__Reading passage__:
══════
Percy Reeve (born 21 December 1855; date of death not known) was an English composer and music critic. Reeve wrote several successful operettas, often as companion pieces to longer works, as well as music for other theatrical pieces and serious music during the last two decades of the 19th century. As a music critic, he wrote extensively for Punch, The Saturday Review and other publications.

==Life and career==
He was born in Harley Street, London, the son of a clergyman. He was educated at Eton and the London Academy of Music. In 1877 he was appointed to a civil service post in the Lord Chancellor's office, composing music in his spare time.
══════
__Extracted information__:

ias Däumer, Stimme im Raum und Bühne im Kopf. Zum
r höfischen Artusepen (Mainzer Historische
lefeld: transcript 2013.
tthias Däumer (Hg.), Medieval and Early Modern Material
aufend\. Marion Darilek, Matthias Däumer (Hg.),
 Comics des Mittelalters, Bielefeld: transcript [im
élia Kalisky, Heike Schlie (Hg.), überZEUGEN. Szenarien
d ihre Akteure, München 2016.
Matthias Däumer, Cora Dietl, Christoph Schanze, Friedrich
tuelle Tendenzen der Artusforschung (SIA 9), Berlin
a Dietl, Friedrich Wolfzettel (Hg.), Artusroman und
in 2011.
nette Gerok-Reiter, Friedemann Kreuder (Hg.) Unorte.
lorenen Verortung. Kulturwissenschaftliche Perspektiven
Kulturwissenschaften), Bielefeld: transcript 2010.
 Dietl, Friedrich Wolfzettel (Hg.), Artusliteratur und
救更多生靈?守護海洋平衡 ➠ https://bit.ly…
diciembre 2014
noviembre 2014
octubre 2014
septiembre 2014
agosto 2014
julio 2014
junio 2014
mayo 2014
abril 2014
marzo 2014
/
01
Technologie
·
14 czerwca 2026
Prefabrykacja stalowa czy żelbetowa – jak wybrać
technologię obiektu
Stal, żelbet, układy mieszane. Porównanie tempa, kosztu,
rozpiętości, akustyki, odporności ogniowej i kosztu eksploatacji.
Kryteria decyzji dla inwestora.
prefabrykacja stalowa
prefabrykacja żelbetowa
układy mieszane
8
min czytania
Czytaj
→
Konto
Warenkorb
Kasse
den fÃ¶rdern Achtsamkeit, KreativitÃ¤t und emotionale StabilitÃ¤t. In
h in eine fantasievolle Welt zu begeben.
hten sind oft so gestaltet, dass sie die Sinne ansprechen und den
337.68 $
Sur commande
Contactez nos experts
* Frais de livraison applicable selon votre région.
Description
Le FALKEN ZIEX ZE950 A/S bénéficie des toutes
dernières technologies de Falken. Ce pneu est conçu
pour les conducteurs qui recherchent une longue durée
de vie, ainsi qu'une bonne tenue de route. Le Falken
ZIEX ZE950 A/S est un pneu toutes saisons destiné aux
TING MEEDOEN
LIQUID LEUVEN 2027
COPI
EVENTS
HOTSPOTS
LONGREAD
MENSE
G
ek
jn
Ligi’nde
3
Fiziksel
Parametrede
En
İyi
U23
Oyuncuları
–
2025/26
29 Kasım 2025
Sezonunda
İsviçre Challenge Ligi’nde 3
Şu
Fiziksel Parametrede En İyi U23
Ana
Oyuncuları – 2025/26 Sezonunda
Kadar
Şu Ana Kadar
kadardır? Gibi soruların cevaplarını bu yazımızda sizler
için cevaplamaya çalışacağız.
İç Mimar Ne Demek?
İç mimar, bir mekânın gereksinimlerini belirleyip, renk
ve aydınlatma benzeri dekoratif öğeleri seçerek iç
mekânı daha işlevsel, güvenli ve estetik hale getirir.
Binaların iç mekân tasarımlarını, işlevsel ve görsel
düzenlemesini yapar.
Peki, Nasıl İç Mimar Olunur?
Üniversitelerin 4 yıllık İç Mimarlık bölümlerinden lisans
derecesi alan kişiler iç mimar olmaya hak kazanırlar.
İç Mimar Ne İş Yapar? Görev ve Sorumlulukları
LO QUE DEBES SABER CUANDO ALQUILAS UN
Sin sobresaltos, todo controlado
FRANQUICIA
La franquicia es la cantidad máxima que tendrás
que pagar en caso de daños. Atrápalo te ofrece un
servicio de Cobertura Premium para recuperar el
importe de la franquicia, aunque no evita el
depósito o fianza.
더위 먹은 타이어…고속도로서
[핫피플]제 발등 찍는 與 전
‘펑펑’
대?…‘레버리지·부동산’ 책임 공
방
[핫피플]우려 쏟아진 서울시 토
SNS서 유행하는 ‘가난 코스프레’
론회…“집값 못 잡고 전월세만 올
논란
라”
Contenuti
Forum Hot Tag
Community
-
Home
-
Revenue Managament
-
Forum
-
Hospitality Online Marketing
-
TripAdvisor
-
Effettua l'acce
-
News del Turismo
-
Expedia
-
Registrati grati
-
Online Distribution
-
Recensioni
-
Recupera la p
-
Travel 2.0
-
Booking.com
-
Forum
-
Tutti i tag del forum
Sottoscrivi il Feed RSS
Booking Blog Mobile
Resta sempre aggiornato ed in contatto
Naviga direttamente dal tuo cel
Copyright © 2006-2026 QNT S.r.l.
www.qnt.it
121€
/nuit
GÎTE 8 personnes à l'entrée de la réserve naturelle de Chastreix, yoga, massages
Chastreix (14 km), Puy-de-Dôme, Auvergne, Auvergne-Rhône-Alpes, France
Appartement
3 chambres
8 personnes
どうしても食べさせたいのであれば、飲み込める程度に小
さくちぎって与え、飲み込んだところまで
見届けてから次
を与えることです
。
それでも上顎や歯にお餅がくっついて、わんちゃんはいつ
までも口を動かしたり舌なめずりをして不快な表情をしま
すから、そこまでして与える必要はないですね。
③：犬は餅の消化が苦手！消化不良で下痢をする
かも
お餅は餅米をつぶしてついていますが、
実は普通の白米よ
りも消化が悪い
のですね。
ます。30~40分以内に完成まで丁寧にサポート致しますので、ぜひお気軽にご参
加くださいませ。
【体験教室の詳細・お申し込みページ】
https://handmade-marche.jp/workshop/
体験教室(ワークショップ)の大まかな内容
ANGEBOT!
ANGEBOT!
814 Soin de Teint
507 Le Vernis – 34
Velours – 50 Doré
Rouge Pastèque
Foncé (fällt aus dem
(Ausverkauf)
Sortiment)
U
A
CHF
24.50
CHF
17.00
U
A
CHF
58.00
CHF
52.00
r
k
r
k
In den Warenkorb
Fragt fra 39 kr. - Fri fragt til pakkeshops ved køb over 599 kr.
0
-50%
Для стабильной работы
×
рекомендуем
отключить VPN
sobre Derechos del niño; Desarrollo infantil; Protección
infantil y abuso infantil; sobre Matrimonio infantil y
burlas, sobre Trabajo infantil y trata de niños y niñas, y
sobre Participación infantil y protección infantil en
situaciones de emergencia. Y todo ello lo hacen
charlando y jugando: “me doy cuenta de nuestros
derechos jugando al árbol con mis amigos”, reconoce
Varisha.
══════
__Actions to take__:
A. How would you put this sentence from the passage about Percy Reeve into Spanish: "He was educated at Eton and the London Academy of Music."?
B. Can you copy the passage about Percy Reeve word for word, from "Percy Reeve (born" up to and including "and other publications."?
The items have no connection to the passage about Percy Reeve.

__Answer set__:
A. Se educó en Eton y en la London Academy of Music.

B.
Percy Reeve (born 21 December 1855; date of death not known) was an English composer and music critic. Reeve wrote several successful operettas, often as companion pieces to longer works, as well as music for other theatrical pieces and serious music during the last two decades of the 19th century. As a music critic, he wrote extensively for Punch, The Saturday Review and other publications.